Write out the text of the rows below word for word, from the line with "Какое объявление" through the line with "इंदौरी बुजुर्गों का डाटा लीक", including both of those lines. Leave the pictures out of your answer.

▬▬▬▬▬▬▬▬▬▬

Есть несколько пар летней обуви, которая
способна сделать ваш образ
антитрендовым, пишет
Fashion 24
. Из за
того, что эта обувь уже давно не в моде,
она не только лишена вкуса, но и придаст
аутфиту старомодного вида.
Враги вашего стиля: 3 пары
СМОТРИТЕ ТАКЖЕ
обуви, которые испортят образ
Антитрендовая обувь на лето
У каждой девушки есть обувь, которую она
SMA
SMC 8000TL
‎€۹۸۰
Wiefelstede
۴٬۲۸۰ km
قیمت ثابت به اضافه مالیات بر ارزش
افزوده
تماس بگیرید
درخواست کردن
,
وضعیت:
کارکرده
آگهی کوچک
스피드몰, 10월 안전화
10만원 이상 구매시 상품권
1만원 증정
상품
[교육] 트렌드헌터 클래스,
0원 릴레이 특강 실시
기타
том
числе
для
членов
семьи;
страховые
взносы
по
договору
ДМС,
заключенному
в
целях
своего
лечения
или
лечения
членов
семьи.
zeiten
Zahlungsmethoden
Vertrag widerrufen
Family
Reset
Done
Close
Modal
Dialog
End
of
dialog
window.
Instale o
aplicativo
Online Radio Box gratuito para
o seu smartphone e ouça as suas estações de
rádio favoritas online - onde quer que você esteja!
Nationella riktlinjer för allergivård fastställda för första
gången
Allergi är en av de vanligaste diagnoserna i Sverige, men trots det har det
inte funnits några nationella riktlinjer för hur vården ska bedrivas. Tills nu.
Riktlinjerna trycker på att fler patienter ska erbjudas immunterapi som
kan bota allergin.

▬▬▬▬▬▬▬▬▬▬

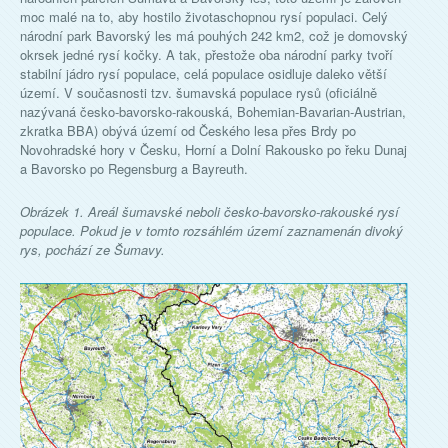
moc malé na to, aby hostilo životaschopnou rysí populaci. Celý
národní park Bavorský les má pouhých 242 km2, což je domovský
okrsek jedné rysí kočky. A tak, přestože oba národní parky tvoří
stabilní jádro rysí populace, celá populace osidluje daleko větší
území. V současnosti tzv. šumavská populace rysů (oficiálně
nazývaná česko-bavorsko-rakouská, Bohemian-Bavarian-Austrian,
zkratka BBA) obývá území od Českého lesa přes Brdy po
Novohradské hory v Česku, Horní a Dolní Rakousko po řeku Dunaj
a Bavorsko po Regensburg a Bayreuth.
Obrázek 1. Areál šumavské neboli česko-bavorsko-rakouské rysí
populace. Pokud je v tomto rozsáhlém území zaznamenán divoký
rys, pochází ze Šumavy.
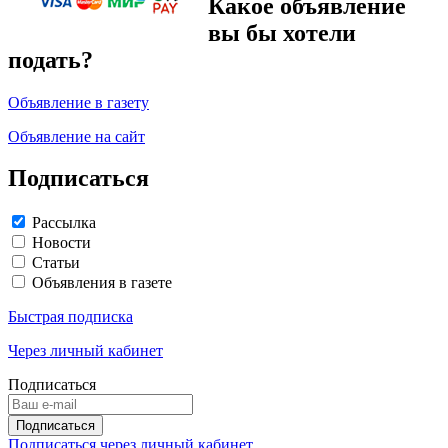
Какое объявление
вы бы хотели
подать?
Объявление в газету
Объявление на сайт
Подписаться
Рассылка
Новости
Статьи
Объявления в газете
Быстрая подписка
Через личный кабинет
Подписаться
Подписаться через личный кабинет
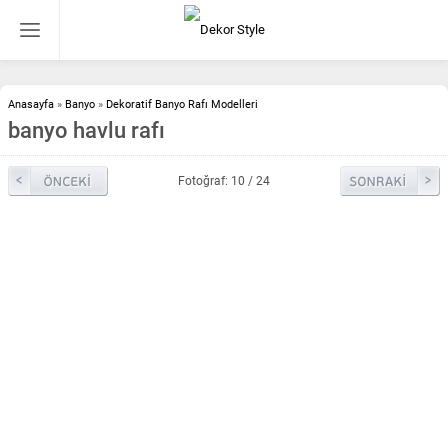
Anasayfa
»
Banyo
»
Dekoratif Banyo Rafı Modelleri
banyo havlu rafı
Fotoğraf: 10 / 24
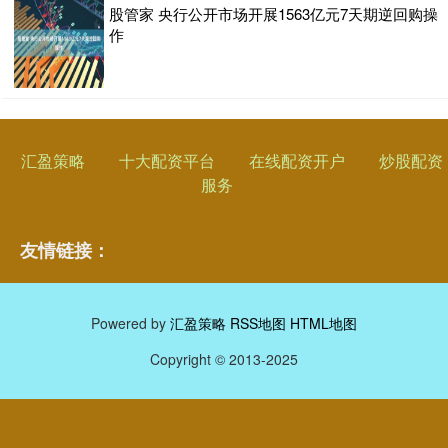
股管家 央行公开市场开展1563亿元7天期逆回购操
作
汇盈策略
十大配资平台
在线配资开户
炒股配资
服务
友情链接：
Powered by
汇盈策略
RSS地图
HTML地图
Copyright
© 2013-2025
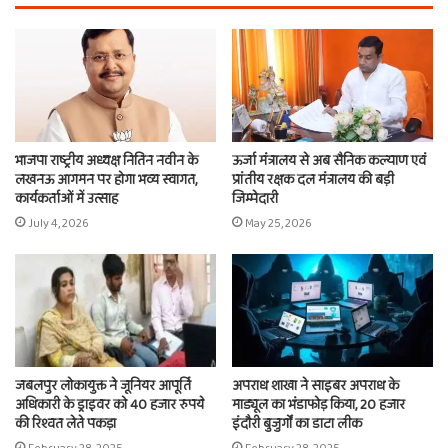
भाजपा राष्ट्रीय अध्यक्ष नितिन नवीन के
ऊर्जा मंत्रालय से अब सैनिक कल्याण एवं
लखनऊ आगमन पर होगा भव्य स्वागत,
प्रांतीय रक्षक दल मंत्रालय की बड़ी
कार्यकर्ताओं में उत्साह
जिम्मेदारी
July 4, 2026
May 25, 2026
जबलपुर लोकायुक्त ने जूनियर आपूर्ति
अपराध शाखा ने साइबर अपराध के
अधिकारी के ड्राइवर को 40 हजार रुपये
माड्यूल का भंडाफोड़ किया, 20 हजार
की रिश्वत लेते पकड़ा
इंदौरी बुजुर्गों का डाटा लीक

▬▬▬▬▬▬▬▬▬▬

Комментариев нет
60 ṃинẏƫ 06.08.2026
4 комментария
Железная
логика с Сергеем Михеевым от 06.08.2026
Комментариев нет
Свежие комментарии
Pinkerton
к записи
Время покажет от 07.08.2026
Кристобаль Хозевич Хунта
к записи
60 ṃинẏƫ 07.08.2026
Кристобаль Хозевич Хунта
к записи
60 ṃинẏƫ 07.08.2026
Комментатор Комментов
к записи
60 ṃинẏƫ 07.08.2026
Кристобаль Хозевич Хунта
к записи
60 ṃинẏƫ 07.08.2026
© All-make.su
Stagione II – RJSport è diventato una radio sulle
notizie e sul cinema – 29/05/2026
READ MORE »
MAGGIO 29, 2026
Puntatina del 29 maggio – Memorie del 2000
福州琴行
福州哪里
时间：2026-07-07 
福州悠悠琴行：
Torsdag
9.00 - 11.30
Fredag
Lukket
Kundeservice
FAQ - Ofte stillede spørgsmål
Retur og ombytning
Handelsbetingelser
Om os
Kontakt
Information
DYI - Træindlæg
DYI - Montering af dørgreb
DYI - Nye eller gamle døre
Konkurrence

▬▬▬▬▬▬▬▬▬▬

[The answer]
Какое объявление
вы бы хотели
подать?
Объявление в газету
Объявление на сайт
Подписаться
Рассылка
Новости
Статьи
Объявления в газете
Быстрая подписка
Через личный кабинет
Подписаться
Подписаться через личный кабинет
Anasayfa
»
Banyo
»
Dekoratif Banyo Rafı Modelleri
banyo havlu rafı
Fotoğraf: 10 / 24
股管家 央行公开市场开展1563亿元7天期逆回购操
作
汇盈策略
十大配资平台
在线配资开户
炒股配资
服务
友情链接：
Powered by
汇盈策略
RSS地图
HTML地图
Copyright
© 2013-2025
भाजपा राष्ट्रीय अध्यक्ष नितिन नवीन के
ऊर्जा मंत्रालय से अब सैनिक कल्याण एवं
लखनऊ आगमन पर होगा भव्य स्वागत,
प्रांतीय रक्षक दल मंत्रालय की बड़ी
कार्यकर्ताओं में उत्साह
जिम्मेदारी
July 4, 2026
May 25, 2026
जबलपुर लोकायुक्त ने जूनियर आपूर्ति
अपराध शाखा ने साइबर अपराध के
अधिकारी के ड्राइवर को 40 हजार रुपये
माड्यूल का भंडाफोड़ किया, 20 हजार
की रिश्वत लेते पकड़ा
इंदौरी बुजुर्गों का डाटा लीक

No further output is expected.